**** EXCERPTED RECORDS

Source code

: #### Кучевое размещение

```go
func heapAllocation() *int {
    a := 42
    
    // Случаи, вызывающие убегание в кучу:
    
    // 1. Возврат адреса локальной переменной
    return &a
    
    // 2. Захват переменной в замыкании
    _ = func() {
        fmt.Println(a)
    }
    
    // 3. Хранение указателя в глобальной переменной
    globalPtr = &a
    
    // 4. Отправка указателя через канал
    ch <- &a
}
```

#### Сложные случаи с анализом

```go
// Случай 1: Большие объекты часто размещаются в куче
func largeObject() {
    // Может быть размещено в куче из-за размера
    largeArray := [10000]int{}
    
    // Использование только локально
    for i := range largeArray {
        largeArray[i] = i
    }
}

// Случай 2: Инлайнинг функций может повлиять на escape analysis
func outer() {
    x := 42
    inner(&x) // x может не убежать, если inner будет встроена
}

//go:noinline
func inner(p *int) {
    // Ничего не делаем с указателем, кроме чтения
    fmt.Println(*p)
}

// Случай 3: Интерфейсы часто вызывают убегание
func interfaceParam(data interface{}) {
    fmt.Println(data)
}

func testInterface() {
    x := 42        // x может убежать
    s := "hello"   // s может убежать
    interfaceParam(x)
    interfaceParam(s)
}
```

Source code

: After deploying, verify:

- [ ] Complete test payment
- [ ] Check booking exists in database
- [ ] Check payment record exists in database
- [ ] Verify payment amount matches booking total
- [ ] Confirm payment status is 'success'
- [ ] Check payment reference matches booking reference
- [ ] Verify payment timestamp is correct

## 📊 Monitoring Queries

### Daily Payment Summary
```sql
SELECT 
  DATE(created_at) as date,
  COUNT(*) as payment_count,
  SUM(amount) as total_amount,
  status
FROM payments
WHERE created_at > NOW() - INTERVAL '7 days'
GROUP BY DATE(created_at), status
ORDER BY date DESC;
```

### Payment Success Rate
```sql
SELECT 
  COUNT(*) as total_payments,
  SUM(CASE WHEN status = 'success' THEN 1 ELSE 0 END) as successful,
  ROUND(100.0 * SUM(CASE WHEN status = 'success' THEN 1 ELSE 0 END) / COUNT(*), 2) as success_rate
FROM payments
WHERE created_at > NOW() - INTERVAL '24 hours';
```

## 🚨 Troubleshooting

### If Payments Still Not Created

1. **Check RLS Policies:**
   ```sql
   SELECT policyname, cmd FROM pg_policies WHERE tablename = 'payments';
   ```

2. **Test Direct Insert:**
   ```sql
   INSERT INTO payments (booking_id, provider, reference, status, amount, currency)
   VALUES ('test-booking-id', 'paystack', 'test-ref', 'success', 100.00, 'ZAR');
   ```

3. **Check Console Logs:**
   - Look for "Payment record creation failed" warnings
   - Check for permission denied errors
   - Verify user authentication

********

Reply with nothing but a number. State how many lines in the records hold the word "Check".

## PROBLEM SOLUTION:
6